> [Prompt]:
Filter the data for lines with the word "blue", then copy every line so identified.

--- Material for the task Enclosed Below ---

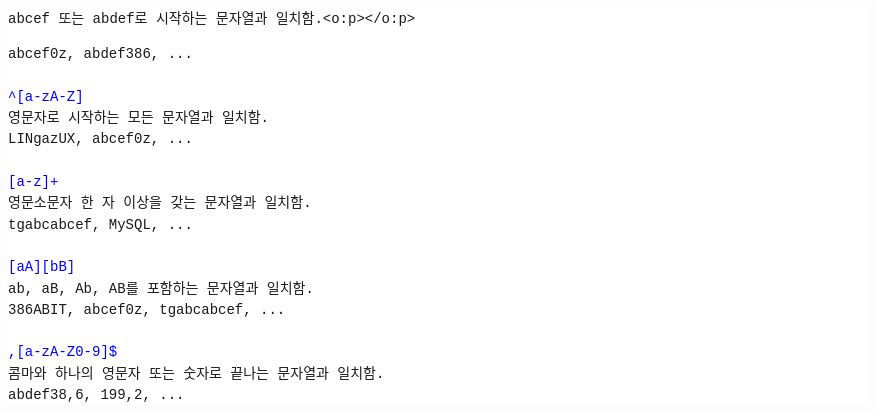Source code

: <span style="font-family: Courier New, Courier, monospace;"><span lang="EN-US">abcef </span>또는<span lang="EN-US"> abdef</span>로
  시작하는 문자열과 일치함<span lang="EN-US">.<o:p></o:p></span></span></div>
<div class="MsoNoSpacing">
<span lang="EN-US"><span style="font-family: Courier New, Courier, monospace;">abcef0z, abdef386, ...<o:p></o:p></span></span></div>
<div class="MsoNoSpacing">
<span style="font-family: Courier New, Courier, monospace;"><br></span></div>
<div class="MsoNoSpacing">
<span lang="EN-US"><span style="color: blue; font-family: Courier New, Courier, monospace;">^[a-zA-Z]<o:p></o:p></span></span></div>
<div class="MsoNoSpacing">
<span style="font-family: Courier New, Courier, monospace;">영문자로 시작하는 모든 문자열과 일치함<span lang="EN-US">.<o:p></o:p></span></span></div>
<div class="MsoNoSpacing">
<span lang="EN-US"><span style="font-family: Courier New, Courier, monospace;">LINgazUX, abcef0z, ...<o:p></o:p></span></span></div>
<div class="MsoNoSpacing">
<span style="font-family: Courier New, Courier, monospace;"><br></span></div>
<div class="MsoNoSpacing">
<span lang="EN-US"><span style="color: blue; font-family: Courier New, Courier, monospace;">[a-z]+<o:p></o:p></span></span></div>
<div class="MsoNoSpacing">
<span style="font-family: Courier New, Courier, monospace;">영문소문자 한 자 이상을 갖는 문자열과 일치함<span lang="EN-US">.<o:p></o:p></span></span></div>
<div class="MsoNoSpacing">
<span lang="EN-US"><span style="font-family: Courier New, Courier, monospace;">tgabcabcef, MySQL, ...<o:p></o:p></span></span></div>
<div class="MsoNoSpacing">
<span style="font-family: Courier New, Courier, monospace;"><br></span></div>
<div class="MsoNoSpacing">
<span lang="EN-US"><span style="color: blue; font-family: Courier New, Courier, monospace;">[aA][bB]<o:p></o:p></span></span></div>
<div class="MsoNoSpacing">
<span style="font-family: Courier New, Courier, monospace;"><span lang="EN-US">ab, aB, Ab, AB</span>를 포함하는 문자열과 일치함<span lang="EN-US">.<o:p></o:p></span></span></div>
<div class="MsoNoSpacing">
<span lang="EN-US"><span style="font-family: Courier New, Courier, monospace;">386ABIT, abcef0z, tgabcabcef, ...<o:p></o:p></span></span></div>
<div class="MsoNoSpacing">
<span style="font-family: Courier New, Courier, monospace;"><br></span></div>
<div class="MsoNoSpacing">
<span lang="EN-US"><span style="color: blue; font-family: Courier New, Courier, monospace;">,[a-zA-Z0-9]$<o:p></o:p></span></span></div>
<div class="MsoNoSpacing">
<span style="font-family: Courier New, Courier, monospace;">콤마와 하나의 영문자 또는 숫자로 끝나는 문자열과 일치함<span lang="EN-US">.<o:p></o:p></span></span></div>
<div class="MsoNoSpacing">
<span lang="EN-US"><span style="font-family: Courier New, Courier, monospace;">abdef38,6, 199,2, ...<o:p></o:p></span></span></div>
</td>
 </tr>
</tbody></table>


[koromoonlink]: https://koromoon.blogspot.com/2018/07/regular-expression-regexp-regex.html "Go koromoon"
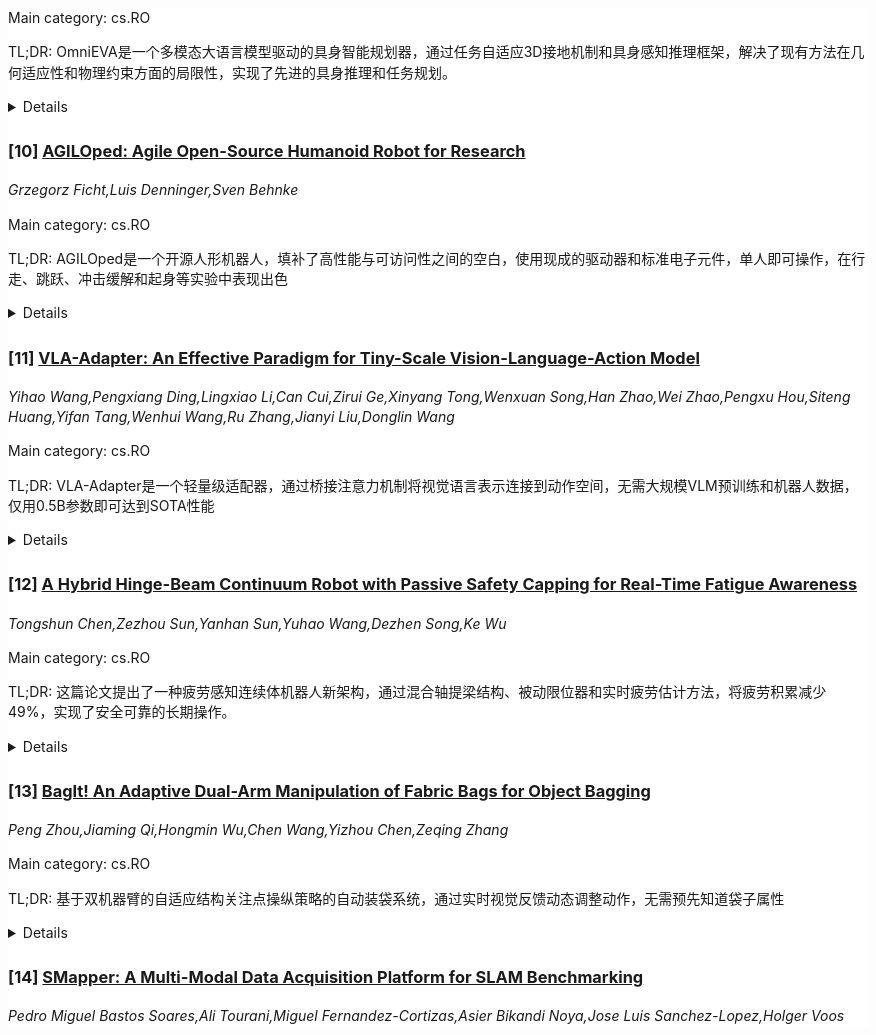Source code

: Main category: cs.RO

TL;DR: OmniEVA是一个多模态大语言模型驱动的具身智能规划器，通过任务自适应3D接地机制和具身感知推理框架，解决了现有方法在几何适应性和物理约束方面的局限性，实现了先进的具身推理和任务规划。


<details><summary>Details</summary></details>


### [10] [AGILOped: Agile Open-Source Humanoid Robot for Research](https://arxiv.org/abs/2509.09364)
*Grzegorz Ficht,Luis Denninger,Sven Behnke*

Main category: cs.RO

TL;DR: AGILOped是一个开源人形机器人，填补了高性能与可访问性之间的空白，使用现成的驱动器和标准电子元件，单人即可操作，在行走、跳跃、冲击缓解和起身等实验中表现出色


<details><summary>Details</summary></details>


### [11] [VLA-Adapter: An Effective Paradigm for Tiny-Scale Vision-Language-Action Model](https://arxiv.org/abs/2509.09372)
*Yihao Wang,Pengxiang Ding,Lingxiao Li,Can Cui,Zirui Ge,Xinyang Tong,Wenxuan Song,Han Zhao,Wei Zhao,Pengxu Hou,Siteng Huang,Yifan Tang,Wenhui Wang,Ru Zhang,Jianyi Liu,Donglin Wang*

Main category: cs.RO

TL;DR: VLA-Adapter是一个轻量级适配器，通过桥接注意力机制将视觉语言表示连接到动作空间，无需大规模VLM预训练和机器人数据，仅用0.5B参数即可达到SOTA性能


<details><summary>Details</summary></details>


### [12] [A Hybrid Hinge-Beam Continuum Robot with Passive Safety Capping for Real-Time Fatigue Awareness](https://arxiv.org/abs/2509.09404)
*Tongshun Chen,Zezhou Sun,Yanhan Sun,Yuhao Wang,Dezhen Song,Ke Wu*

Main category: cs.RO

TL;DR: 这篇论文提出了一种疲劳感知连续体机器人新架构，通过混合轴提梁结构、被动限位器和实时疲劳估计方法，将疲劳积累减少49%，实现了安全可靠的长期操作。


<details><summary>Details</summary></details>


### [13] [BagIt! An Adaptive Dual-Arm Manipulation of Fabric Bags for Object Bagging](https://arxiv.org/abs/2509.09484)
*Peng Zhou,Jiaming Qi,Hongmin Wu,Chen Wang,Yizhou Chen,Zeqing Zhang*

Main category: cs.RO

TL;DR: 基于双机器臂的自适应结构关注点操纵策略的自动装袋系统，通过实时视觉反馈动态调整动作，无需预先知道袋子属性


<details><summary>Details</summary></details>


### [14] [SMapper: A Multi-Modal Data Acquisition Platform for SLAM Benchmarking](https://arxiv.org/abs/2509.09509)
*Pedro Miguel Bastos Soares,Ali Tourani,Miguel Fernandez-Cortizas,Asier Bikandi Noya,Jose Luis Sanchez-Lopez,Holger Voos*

--- End of Enclosed Material for the task ---

> [Answer section]:
<span lang="EN-US"><span style="color: blue; font-family: Courier New, Courier, monospace;">^[a-zA-Z]<o:p></o:p></span></span></div>
<span lang="EN-US"><span style="color: blue; font-family: Courier New, Courier, monospace;">[a-z]+<o:p></o:p></span></span></div>
<span lang="EN-US"><span style="color: blue; font-family: Courier New, Courier, monospace;">[aA][bB]<o:p></o:p></span></span></div>
<span lang="EN-US"><span style="color: blue; font-family: Courier New, Courier, monospace;">,[a-zA-Z0-9]$<o:p></o:p></span></span></div>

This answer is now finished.